Здесь семена сложившегося у него мировоззрения дали бурные всходы. Считая себя потомком крестоносцев и при этом буддистом в третьем поколении, он решил основать орден военных буддистов, который бы боролся с ползучим злом еврейской революции. В 1913 году Унгерн вышел в отставку и без особого успеха пытался примкнуть к войску странствующего монаха Джа-ламы, который в Монголии сражался с китайскими войсками. Начало Первой мировой он воспринял с большим энтузиазмом и ушел на фронт, а в 1917 году, после революции, примкнул к мятежу Корнилова.
После подавления восстания он опять отправился на Дальний Восток, где и попытался реализовать свою доктрину. Унгерн мечтал о крестовом походе против Запада, охваченного огнем мятежей, а помочь ему в этом должны были азиатские народы, не забывшие традиций, почитающие аристократию. Буддизм стал бы причиной «духовного обновления» Евразии, с опорой на Монголию и китайскую династию Цин. Целью барона, в конечном итоге, было основание новой империи Чингисхана — от Тихого Океана до Каспия.
Богдо-хану, впрочем, было наплевать на мировоззрение Унгерна. Он заботился о своей безопасности. Через пару дней после своего освобождения он уже писал письма в Пекин и Москву, выражая в каждом из них желание сотрудничать как с тем, так и с другим режимом, и заявлял, что Унгерн его похитил.

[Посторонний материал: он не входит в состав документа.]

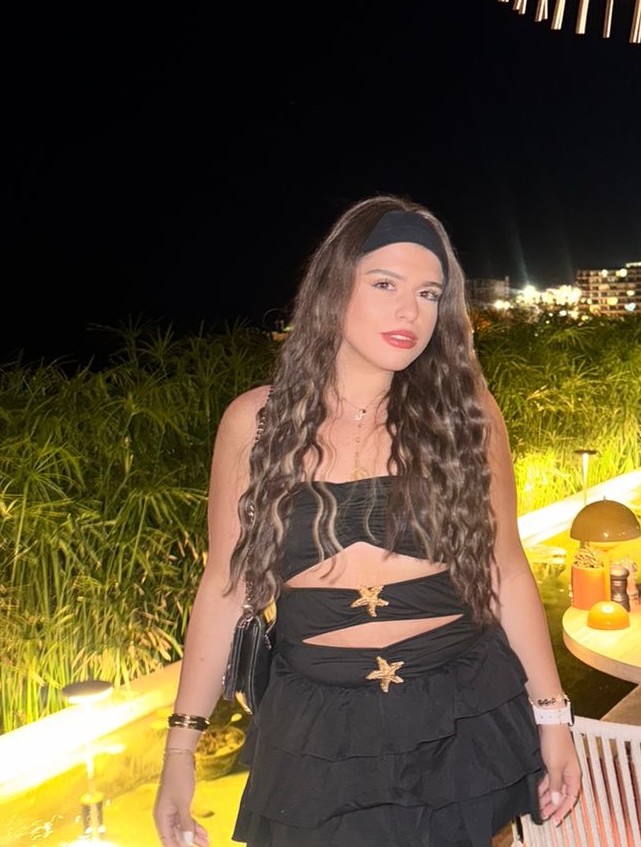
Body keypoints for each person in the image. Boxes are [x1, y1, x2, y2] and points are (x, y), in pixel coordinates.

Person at [153, 194, 581, 847]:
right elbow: (225, 585)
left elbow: (505, 568)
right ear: (334, 289)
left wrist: (553, 717)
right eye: (385, 284)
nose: (410, 310)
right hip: (319, 724)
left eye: (429, 293)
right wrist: (181, 748)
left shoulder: (464, 414)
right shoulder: (256, 423)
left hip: (456, 708)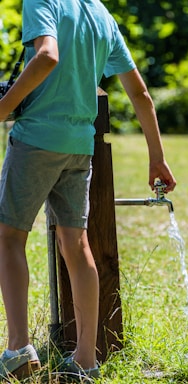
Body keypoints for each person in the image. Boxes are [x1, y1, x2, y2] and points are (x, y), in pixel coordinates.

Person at [0, 0, 176, 381]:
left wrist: (2, 108)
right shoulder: (100, 14)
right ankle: (85, 360)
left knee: (9, 237)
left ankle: (18, 349)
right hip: (81, 143)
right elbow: (140, 92)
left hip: (36, 139)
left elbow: (47, 56)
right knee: (76, 245)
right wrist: (157, 157)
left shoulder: (41, 2)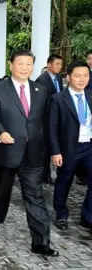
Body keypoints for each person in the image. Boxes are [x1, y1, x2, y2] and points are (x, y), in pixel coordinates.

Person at [0, 49, 58, 256]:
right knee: (1, 190)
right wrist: (1, 132)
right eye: (20, 63)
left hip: (33, 152)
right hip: (7, 150)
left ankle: (41, 242)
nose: (24, 68)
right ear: (11, 65)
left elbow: (44, 119)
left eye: (28, 64)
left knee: (35, 197)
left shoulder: (40, 89)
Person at [49, 61, 92, 231]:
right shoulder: (58, 99)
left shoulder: (90, 96)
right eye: (77, 75)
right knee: (64, 181)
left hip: (89, 146)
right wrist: (56, 151)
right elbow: (51, 128)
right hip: (68, 149)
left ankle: (87, 217)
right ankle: (61, 214)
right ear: (68, 77)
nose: (82, 79)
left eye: (86, 75)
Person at [36, 55, 64, 185]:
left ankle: (53, 172)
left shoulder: (58, 78)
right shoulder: (42, 80)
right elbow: (40, 102)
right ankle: (44, 174)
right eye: (56, 64)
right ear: (49, 65)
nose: (59, 66)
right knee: (45, 148)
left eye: (60, 64)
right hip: (46, 119)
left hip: (58, 117)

Барон недолго пробыл на своем посту. Красная армия наступала на Монголию, а ее разведчики и шпионы искали возможность подобраться к Унгерну. Силами Азиатской дивизии тот предпринял безнадежный поход к российской границе и потерпел поражение. В июле красноармейцы взяли Ургу, а 20 августа захватили и самого Унгерна, собиравшегося бежать в Тибет, и отвезли в Новониколаевск (нынешний Новосибирск).
На допросах барон, согласно протоколам, рассказывал, что монгольский халат он носил для того, чтобы его издалека видели войска, а также о том, что Богдо-хан любит шампанское. 15 сентября 1921 года Унгерна судили и в тот же вечер расстреляли.
В статье использована информация из книги Джеймса Палмера «Белый кровавый барон» (James Palmer. «The Bloody White Baron»).